* [DESCRIZIONE DEL COMPITO] Riscrivi la parte del materiale che si apre con la riga contenente "right hip: (246, 333, 2)" e si chiude con la fine del materiale, estremi compresi, aumentando di 104 ogni numero delle coordinate e delle profondità dei punti. Lascia invariato tutto il resto, riquadri compresi.

* [DATI FORNITI]
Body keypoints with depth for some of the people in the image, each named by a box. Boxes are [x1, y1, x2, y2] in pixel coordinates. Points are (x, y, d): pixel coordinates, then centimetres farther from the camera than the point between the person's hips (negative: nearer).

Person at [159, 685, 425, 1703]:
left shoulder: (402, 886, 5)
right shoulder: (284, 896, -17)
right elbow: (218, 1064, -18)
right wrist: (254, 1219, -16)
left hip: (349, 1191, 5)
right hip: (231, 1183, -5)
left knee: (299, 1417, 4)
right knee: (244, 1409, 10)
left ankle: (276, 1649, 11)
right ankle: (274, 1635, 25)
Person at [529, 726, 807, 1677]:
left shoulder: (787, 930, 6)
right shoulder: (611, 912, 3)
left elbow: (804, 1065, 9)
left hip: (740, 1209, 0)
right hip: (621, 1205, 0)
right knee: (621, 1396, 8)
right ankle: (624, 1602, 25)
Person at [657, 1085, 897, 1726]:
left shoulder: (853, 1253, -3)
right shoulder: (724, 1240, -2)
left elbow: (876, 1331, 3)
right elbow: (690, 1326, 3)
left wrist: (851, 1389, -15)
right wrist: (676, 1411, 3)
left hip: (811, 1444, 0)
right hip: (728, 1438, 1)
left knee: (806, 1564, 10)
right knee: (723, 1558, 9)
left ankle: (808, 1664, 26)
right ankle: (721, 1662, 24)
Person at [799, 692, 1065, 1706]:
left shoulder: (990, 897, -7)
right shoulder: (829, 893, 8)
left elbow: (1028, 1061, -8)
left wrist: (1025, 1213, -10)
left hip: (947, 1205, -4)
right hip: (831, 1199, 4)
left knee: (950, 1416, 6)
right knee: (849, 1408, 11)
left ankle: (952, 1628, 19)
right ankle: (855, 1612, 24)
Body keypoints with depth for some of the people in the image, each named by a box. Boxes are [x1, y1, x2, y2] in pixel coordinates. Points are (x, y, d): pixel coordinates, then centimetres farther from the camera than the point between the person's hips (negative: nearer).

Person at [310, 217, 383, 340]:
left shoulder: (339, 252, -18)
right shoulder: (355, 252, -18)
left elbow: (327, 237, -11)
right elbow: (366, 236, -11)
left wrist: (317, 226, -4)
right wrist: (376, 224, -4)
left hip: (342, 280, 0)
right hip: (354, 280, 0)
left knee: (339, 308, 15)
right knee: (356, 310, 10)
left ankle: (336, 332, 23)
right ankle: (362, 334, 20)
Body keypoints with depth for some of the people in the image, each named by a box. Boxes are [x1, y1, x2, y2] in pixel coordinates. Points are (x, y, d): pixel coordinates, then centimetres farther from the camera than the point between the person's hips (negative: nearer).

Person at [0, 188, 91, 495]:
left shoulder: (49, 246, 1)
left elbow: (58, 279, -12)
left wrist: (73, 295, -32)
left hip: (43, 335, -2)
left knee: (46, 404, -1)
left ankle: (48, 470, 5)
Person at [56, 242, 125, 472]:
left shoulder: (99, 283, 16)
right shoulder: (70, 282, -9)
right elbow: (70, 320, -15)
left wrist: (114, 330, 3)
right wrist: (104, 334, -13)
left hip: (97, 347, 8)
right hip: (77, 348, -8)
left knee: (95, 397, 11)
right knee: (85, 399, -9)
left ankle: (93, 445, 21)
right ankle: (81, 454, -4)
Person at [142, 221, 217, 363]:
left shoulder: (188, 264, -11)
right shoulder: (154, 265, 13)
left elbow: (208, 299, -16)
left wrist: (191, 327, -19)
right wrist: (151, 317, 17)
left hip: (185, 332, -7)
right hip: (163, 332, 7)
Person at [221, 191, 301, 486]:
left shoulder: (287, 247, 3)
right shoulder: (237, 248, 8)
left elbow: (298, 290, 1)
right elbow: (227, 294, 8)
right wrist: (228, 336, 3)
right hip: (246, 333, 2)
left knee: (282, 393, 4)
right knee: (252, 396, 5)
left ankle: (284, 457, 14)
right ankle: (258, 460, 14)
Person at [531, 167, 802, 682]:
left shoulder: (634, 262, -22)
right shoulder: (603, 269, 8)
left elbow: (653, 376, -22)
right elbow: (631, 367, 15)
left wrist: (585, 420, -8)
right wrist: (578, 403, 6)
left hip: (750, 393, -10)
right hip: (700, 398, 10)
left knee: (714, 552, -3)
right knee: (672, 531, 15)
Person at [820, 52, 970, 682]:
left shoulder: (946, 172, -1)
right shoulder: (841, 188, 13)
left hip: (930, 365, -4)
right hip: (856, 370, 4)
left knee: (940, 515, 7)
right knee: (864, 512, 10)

* [SOLUZIONE DEL PROBLEMA]
right hip: (350, 437, 106)
left knee: (386, 497, 108)
right knee: (356, 500, 109)
left ankle: (388, 561, 118)
right ankle: (362, 564, 118)
Person at [531, 167, 802, 682]:
left shoulder: (738, 366, 82)
right shoulder: (707, 373, 112)
left elbow: (757, 480, 82)
right elbow: (735, 471, 119)
left wrist: (689, 524, 96)
right wrist: (682, 507, 110)
left hip: (854, 497, 94)
right hip: (804, 502, 114)
left knee: (818, 656, 101)
right knee: (776, 635, 119)
Person at [820, 52, 970, 682]:
left shoulder: (1050, 276, 103)
right shoulder: (945, 292, 117)
left hip: (1034, 469, 100)
right hip: (960, 474, 108)
left knee: (1044, 619, 111)
right knee: (968, 616, 114)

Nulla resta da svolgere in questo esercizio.